We have a new Bessacar E530. One little niggle I have with it is that there is no where to drain dishes into the sink and we have had to improvise with a tray and J cloth.

This month's Practical Motorhome talks about the clip-on draining rack supplied with a similar model Bessacar and I wonder if we should have had one with ours. We had to ask for the chopping board as that had been moved to another van.

Has anyone else got a drainer with an E500 series Bessacar ?

G


----------



## sergeant (Jun 7, 2006)

Hi Grizzly, If you have the round sink you should have the draining board which fits it as standard,Steve


----------



## Grizzly (May 9, 2005)

Thanks sergeant...we're coming round to this idea too and have e-mailed Swift to ask them.

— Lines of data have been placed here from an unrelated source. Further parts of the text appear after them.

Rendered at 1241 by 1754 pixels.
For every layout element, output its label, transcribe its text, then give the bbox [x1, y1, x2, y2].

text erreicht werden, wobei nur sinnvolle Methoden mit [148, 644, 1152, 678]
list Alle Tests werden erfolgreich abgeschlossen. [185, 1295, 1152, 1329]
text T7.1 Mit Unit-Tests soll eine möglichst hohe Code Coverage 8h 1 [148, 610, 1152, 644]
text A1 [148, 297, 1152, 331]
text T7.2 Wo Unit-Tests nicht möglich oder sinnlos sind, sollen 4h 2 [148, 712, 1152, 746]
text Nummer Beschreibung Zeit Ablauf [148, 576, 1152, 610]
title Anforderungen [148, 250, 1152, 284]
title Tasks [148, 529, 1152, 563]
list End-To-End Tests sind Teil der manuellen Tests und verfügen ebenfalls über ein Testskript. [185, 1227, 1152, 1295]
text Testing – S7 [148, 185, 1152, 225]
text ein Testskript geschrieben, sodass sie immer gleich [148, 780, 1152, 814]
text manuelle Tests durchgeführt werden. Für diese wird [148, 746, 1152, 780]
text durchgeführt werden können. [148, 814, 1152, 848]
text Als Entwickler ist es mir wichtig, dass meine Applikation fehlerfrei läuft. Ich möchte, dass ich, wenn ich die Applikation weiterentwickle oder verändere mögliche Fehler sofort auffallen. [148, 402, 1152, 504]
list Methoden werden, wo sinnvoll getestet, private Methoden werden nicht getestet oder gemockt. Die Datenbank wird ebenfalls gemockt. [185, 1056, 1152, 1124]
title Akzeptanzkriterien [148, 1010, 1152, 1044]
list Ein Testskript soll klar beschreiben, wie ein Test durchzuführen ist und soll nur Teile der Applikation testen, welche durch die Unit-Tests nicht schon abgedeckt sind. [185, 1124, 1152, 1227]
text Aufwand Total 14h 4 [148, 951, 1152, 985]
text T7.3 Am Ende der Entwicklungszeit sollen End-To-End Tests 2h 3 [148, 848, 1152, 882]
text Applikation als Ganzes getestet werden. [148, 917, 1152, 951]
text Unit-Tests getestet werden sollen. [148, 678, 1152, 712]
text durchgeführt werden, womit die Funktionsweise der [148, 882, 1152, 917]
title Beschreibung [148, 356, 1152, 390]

I've even found a photo of one in another model.

G


----------



## Rapide561 (Oct 1, 2005)

*Washing up*

Chris

I have the standard round draining board but have never used it. Instead I use a tray with a wire draining basket on - cost a couple of euros in Italy.

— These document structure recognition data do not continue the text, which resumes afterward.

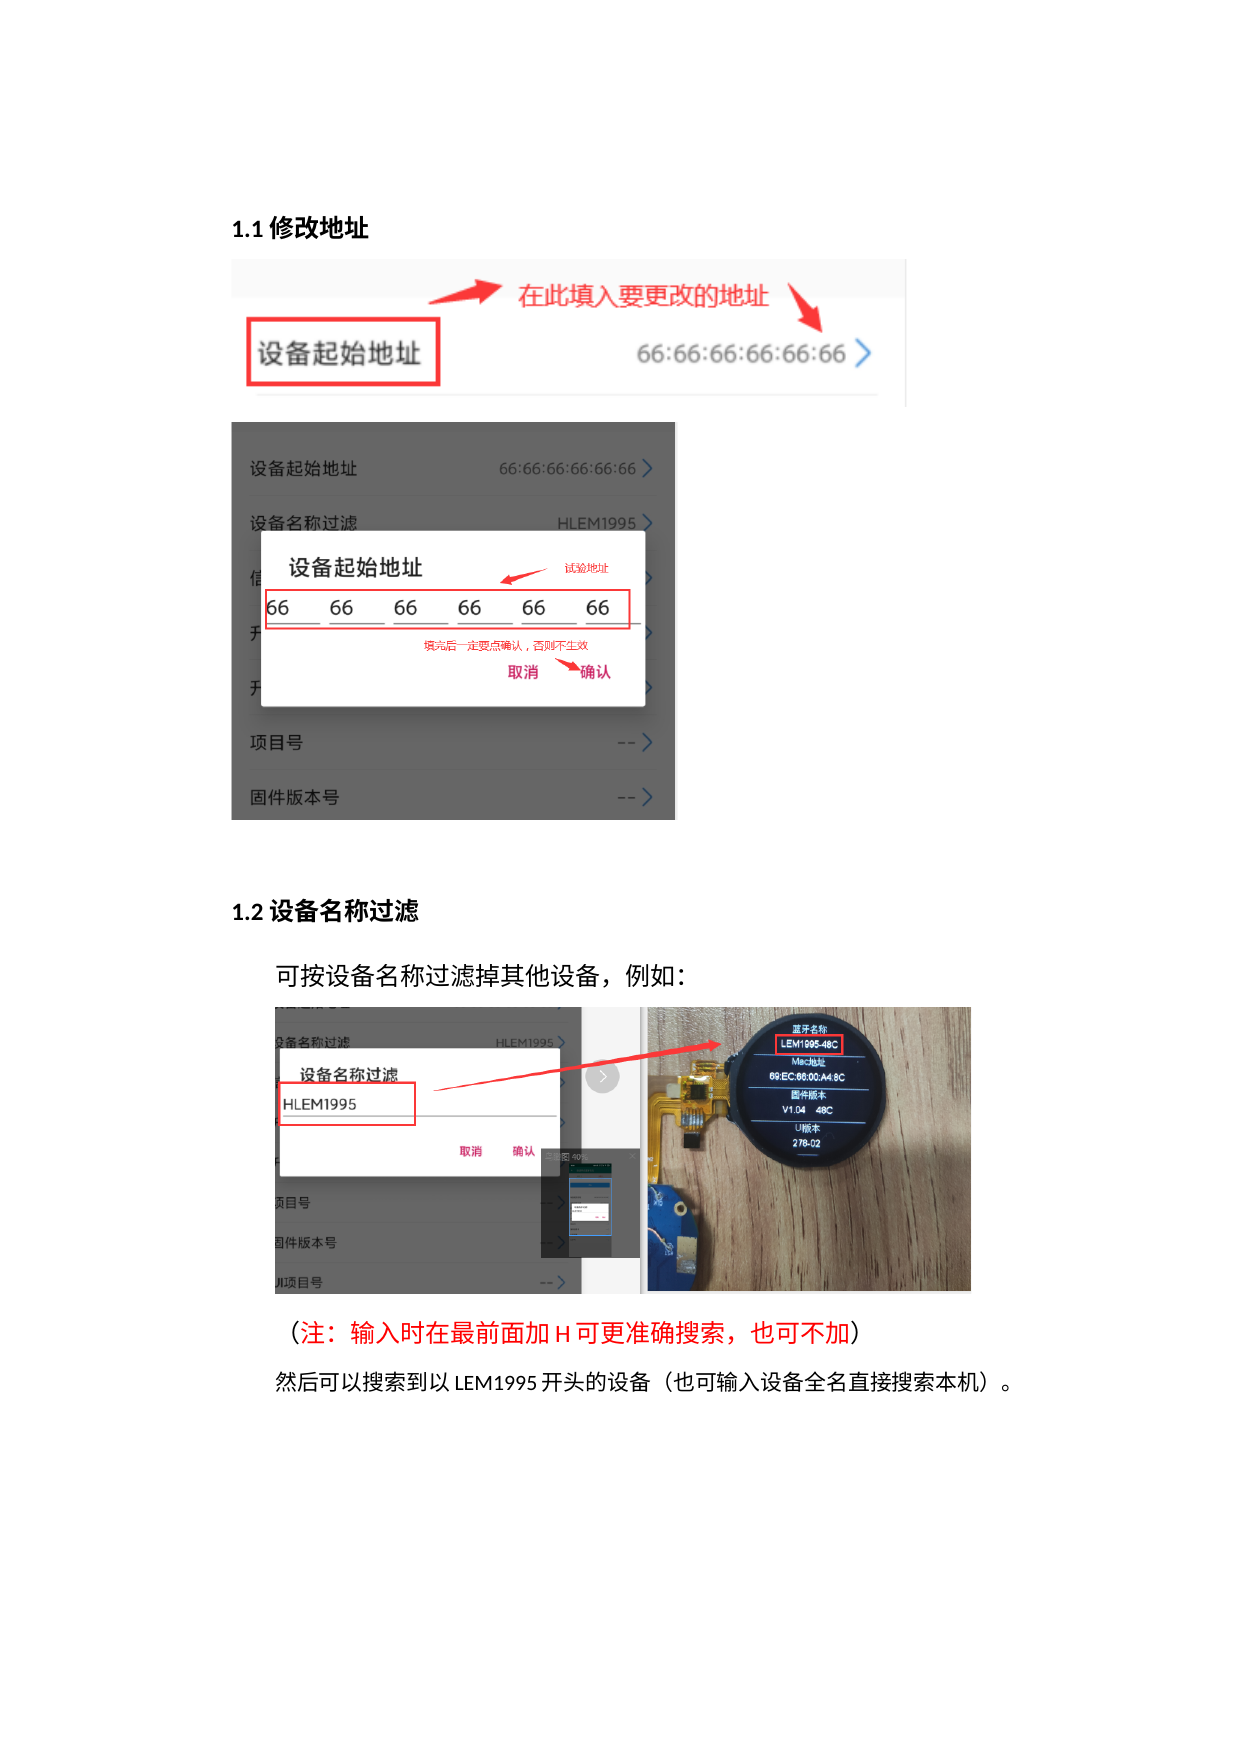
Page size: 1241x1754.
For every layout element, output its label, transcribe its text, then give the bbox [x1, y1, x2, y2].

text 1.1 修改地址 [187, 194, 1053, 259]
picture [275, 1007, 972, 1294]
picture [231, 422, 678, 820]
picture [231, 259, 907, 407]
text 1.2 设备名称过滤 [187, 877, 1053, 942]
text 然后可以搜索到以LEM1995开头的设备（也可输入设备全名直接搜索本机）。 [231, 1364, 1053, 1397]
text （注：输入时在最前面加H可更准确搜索，也可不加） [275, 1299, 1053, 1364]
text 可按设备名称过滤掉其他设备，例如： [231, 942, 1053, 1007]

There are some foldable types at Towsure etc, but I personally felt they were flimsy and could collapse when a couple of heavy plates and dishes were draining.

Russell


----------



## Grizzly (May 9, 2005)

Hi Russell...I don't think we would use the draining board as we are happy with the melamine tea tray and J cloth alternative ( and the tray doubles as a coffee table outside and a tea tray !) but we still feel a little cross because it seems we should have had one in the van when we picked it up. 

Lack of a draining board is one of the list of things I was going to write to Swift to suggest as an improvement.

G


----------



## Rapide561 (Oct 1, 2005)

*Draining board*

Hi Chris

I misread your opening post I think. I believe you should have a circular draining board as standard equipment - the Swift website suggests this.

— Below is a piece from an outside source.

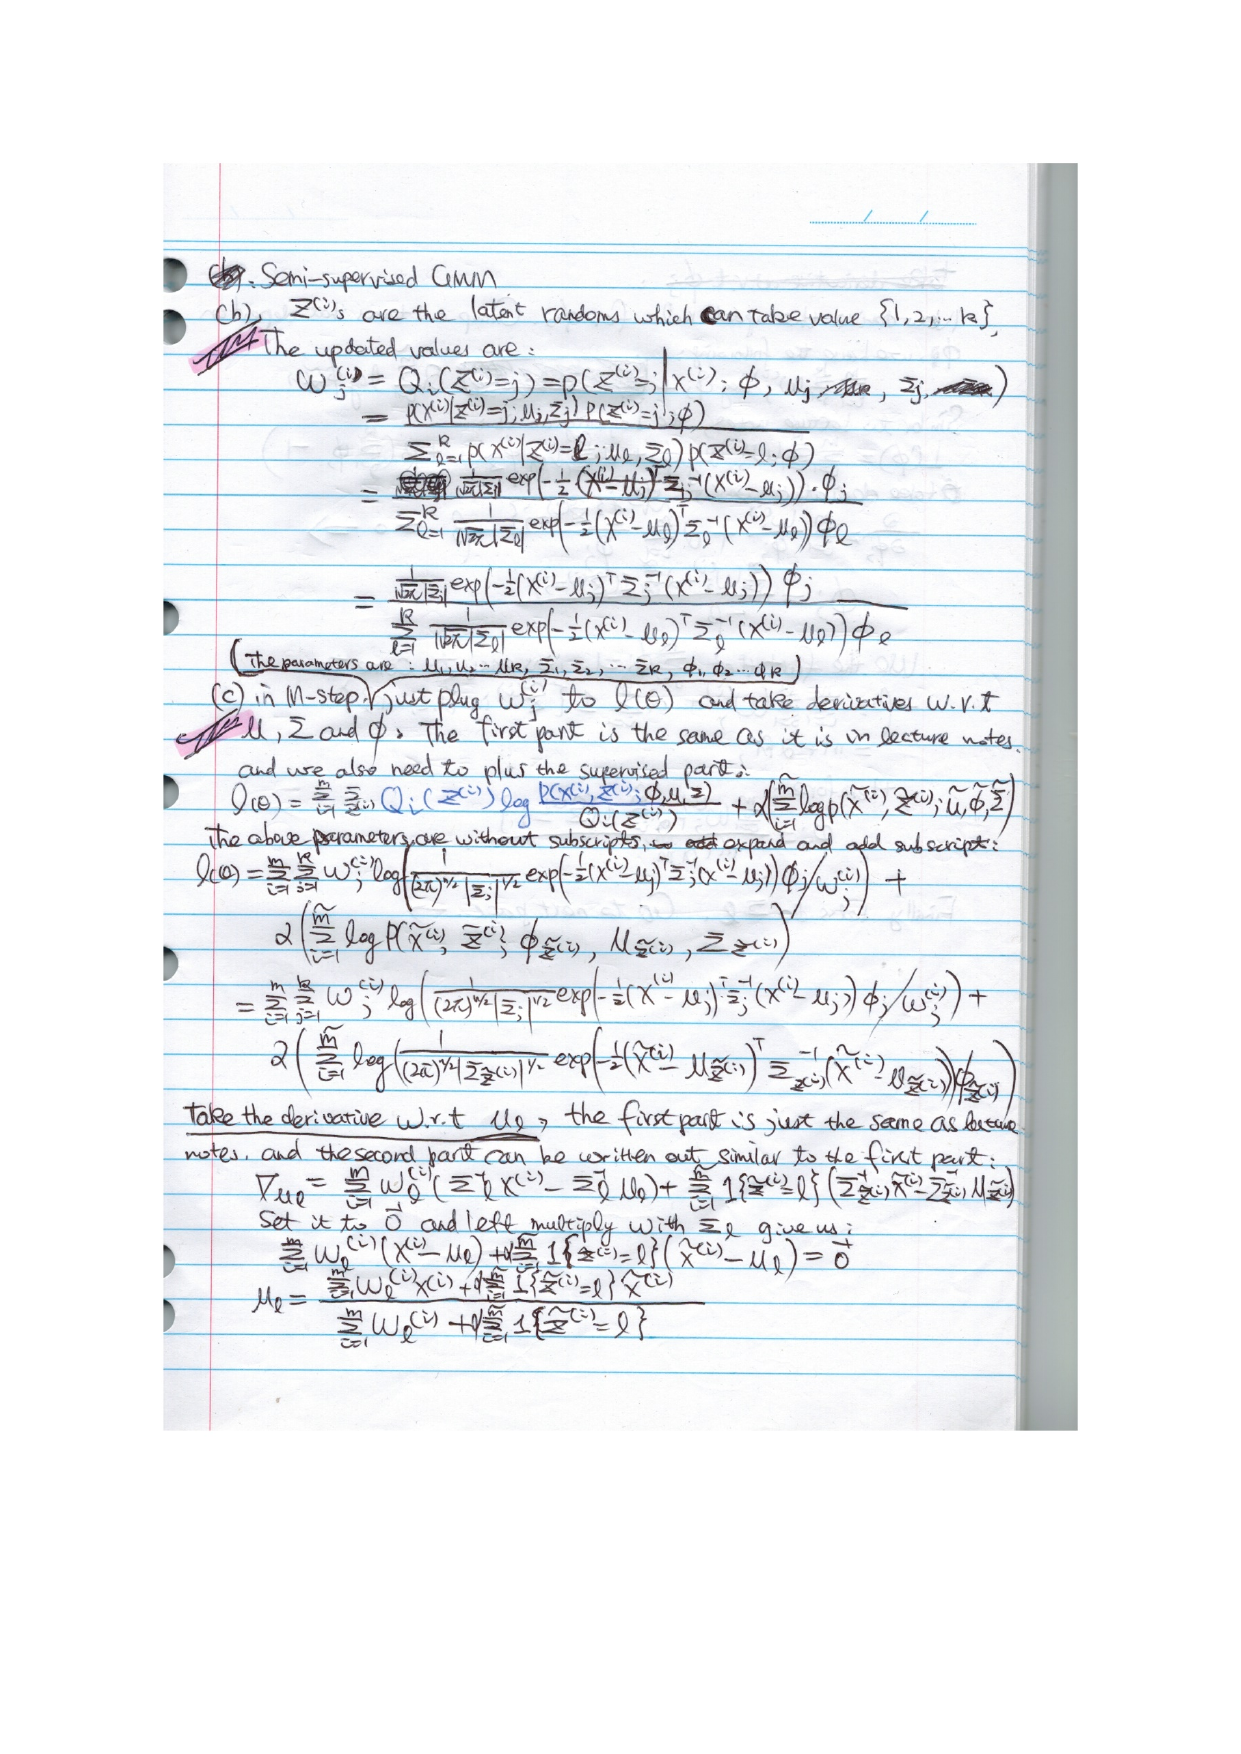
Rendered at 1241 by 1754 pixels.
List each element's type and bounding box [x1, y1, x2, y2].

picture [150, 150, 1090, 1443]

http://www.swiftleisure.com/Motorho...erties/FeatureID-4?scrollLeft=0&scrollTop=409

I would phone your dealer and ask for one, but there may be a delay as they may have to order the part in. The other option is to look at

www.olearymotorhomes.co.uk

where you can order one and send the bill to your dealer. You will need to search for "DRAINER"

Russell


----------



## RichardnGill (Aug 31, 2006)

Grizzly, when we were looking at 2007 Swifts they all had the draining board thing. It will probally have a plastic storage thing for it in one of the cupboards as well.

I would get on the phone to the dealer tomorrow.

Richard...


----------



## Grizzly (May 9, 2005)

Thanks both. We've e-mailed Swift to ask if we should have one but it does look, from your letters, as if we should so we'll get on to the dealer tomorrow. Perhaps they'll take one from another van as seems to have been done from ours in the first place.

G


----------



## dragstar (Jun 26, 2006)

the answer to your question is yes it comes as standard kit in silver, plus the wooden chopping board


----------